Tekst źródłowy |

--------------------------------

Na razie jeszcze nie widać kolorowych kwiatów i nie pachnie, kiedy przejeżdża się obok pasów drogowych. Ale wkrótce to się zmieni. W tym roku władze Białegostoku zdecydowały się na zwiększenie powierzchni, na której będą rosły polne kwiaty i zorganizowane będą zieleńce.
Prawie 11 hektarów łąk kwietnych będzie w tym roku cieszyło oczy mieszkańców i turystów odwiedzających Białystok. Do 50 ha powiększy się również powierzchnia zieleńców tzw. naturalizowanych, niekoszonych przez cały sezon wegetacyjny. W Białymstoku pojawi się nawet kosmos. Co prawda siarkowy, ale jednak kosmos.
Cosmos Sulphureus to gatunek rośliny kwitnącej z rodziny słonecznikowatych Asteraceae, znanych również jako kosmos siarkowy i kosmos żółty. Roślina pochodzi z Meksyku, Ameryki Środkowej i północnej Ameryki Południowej, a naturalizuje się w innych częściach Ameryki Północnej i Południowej. Taki kosmos występuje również w Europie, Azji i Australii, a za chwilę będzie go można zobaczyć również w Białymstoku.
W tej chwili, już w wielu miejscach w Białymstoku, trwają prace związane z zakładaniem łąk kwietnych. Przygotowywane jest podłoże pod wysiew łąk. Wykonane zostaną także badania gleby, aby określić, czy jest ona w dobrej kondycji i nie potrzebuje dodatkowych składników w postaci nawozu. Specjalnie przygotowane mieszanki nasion będą wysiewane po ogrzaniu się gruntu, czyli w drugiej połowie kwietnia i na początku maja.
- W ubiegłym roku powierzchnia białostockich łąk kwietnych zajmowała ponad 8 hektarów, w tym roku powiększy się o kolejne ponad 2 ha. Przekraczamy więc założony na początku cel, czyli 10 ha łąk w Białymstoku. W tym roku będzie to prawie 11 ha. Do 50 hektarów zwiększamy również powierzchnię zieleńców niekoszonych przez cały sezon wegetacyjny. W ubiegłym roku było to ok. 36 ha. Te i inne tego typu działania podejmujemy w trosce o bioróżnorodność Białegostoku i ochronę środowiska – powiedział zastępca prezydenta Rafał Rudnicki.

--------------------------------

Dane |
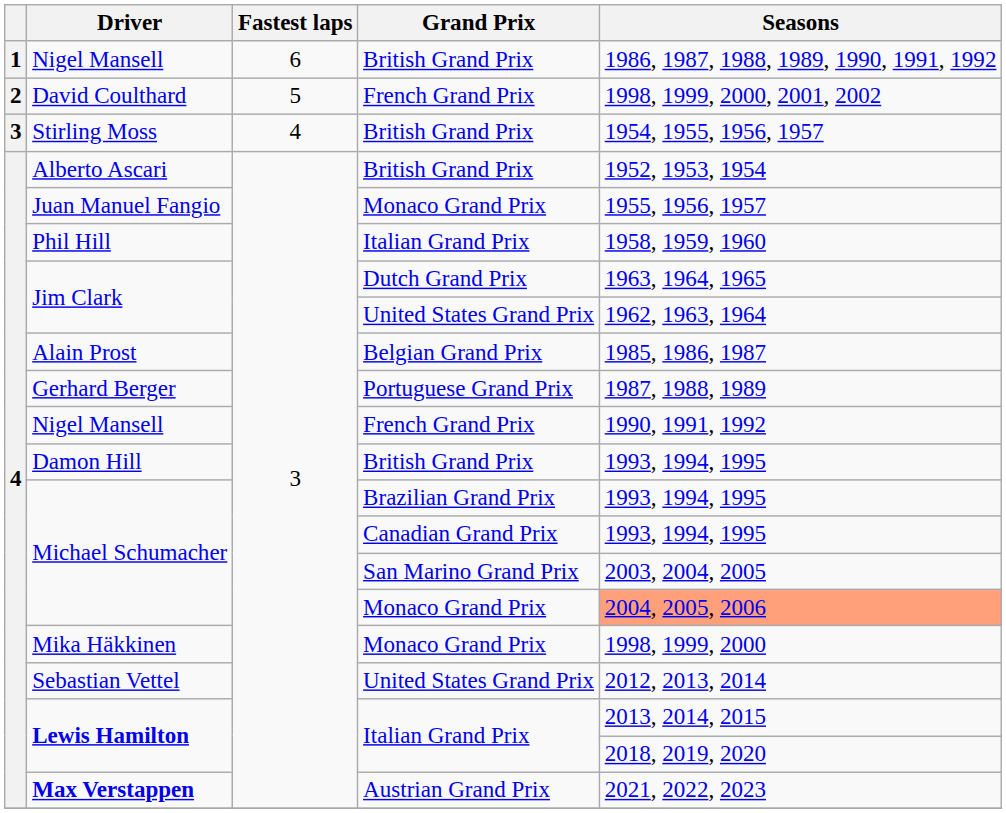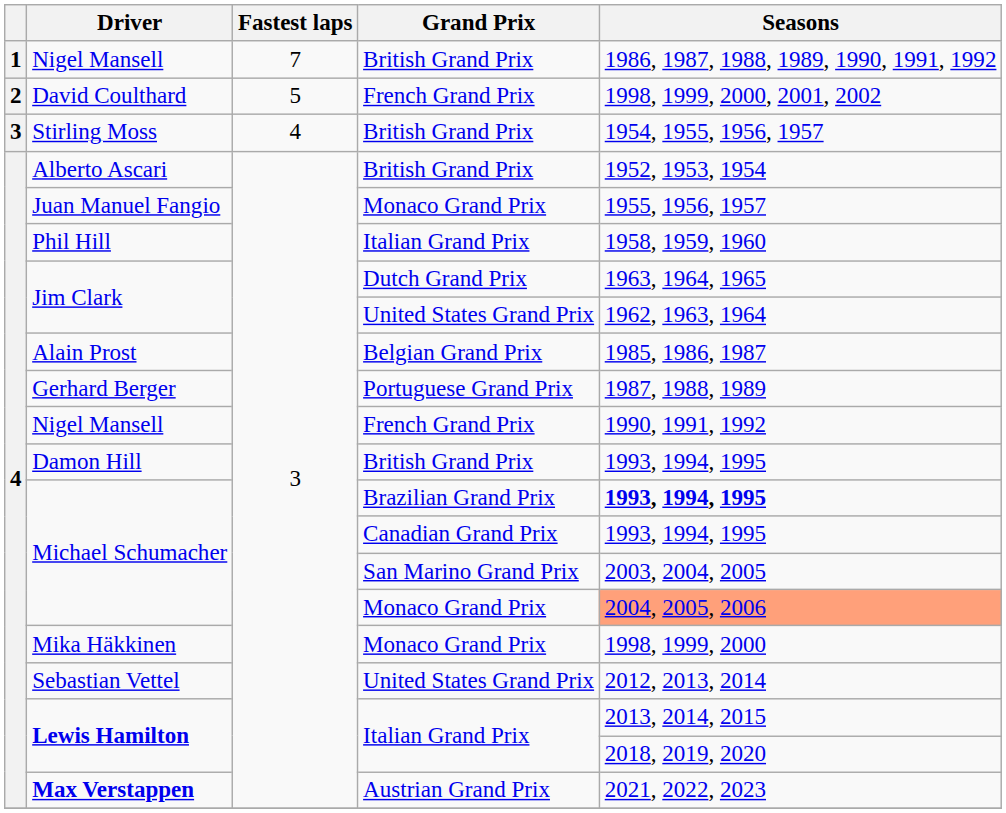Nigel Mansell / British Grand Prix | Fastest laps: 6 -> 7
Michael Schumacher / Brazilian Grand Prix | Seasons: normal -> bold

--------------------------------

Krótkie zadanie A |
Jaką powierzchnię zajmowały białostockie łąki kwietne w ubiegłym roku według tekstu o łąkach kwietnych w Białymstoku?
Krótkie zadanie B |
Dopisz dalszy ciąg tekstu o łąkach kwietnych w Białymstoku, zaczynając od miejsca, w którym się kończy.
Dane nie są potrzebne do wykonania zadań.

Odpowiedź A |
Ponad 8 hektarów.

Odpowiedź B |
Tegoroczną nowością, jak już wspomnieliśmy wyżej, będą pola obsiane bardzo oryginalną i niezwykle zdobną, a przy okazji przyjazną dla pszczół rośliną o nazwie Onętek. Chodzi o ten Kosmos Siarkowy (Cosmos Sulphureus). W ubiegłym roku zastosowanie tej rośliny testowane było m.in. przy ul. Branickiego w Białymstoku i jej pojawienie się zostało przez mieszkańców ocenione bardzo dobrze.
Nowe pola z kosmosem siarkowym zostaną założone na placu NZS, zieleńcu przy ul. Sikorskiego i w sąsiedztwie pasieki miejskiej. Jak co roku, miejskie łąki będą bardzo zróżnicowane i będą pełnić różne funkcje. Łąki bylinowe wielobarwne zajmą 25% powierzchni całkowitej, łąki bylinowe antysmogowe – 6%, łąki jednoroczne przyjazne dla motyli – 17%, łąki jednoroczne antysmogowe – 36%, pola słonecznikowe – 6% oraz pola kwitnącego Onętka Kosmos – 10%.
Lokalizacje oraz rodzaje białostockich łąk kwietnych można znaleźć na mapie.
W wielu miejscach, w których rosły wcześniej słoneczniki, w obecnym sezonie będą kwitły łąki jednoroczne, ze względu na konieczność zastosowania płodozmianu, aby uniknąć rozprzestrzeniania się chorób pochodzenia grzybowego i również po to, aby poprawić warunki glebowe.
Warto wiedzieć, że białostockie łąki kwietne były już przedmiotem badań naszych naukowców z Uniwersytetu w Białymstoku. Sprawdzano, jak oddziałują na nasze samopoczucie, jak postrzegamy je z punktu widzenia młodego białostoczanina, starszego, osoby zestresowanej i badano jeszcze wiele innych aspektów. Bo jak wynika z szacunków ONZ (UN DESA), do 2025 roku aż 68% ludzi na świecie będzie mieszkało i żyło w miastach. Jednocześnie dotychczasowe badania pokazują, że mieszkańcy miast odczuwają brak możliwości obserwacji i doświadczania przyrody. To zaś negatywnie przekłada się nie tylko na ogólne samopoczucie, ale też na przykład na motywacje i efektywność podejmowanych działań.
Choć trzeba wiedzieć, że łąki kwietne to nie tylko pozytywy, ale również negatywy. Zwłaszcza dla zwierząt, które korzystają z tego wszystkiego, co oferuje im łąka w mieście. Niektóre giną pod kołami samochodów, ponieważ łąki kwietne najczęściej lokalizowane są przy pasach drogowych, albo na szybkach – jak pszczoły.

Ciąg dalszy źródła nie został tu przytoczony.